How many lines in the records below contain the string "province"? Reply with the number only.

(Extracted records)
================

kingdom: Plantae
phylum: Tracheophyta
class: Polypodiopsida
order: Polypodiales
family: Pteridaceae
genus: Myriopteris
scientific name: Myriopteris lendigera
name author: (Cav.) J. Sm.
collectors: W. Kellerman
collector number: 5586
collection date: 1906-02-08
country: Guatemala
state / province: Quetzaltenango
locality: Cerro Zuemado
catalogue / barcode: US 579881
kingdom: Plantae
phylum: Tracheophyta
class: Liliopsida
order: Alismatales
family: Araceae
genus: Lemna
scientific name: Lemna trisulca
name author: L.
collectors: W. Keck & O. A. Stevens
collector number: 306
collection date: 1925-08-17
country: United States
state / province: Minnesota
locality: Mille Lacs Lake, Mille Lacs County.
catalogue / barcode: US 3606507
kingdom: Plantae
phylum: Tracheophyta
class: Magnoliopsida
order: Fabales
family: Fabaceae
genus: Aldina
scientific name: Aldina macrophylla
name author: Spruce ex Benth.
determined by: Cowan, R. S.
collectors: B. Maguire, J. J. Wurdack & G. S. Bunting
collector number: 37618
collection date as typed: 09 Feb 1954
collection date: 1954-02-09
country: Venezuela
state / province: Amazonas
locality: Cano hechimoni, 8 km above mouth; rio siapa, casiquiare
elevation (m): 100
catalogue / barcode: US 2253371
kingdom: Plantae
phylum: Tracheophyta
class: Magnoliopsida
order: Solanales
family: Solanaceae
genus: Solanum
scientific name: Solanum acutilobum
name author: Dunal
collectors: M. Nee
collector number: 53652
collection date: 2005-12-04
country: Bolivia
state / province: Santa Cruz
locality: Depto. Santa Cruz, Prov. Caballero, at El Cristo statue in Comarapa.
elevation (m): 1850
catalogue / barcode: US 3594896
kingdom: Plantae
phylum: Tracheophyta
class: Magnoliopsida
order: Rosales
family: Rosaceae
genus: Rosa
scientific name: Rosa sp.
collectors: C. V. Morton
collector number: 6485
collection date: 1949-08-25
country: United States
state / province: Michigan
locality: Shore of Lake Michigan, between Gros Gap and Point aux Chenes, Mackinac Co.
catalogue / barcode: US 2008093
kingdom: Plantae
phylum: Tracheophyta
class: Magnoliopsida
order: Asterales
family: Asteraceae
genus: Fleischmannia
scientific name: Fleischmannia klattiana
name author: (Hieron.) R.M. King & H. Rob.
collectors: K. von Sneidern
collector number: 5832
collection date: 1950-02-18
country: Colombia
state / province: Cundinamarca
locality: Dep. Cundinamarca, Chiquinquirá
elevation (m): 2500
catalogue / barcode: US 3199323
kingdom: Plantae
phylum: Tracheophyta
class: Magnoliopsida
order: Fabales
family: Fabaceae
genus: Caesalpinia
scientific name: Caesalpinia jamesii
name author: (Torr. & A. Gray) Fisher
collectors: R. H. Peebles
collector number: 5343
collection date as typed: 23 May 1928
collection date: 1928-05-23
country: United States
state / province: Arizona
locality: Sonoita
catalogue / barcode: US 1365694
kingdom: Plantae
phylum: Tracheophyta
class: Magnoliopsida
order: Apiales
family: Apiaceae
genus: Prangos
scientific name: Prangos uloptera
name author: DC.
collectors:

================

COMPLETED EXERCISE. 7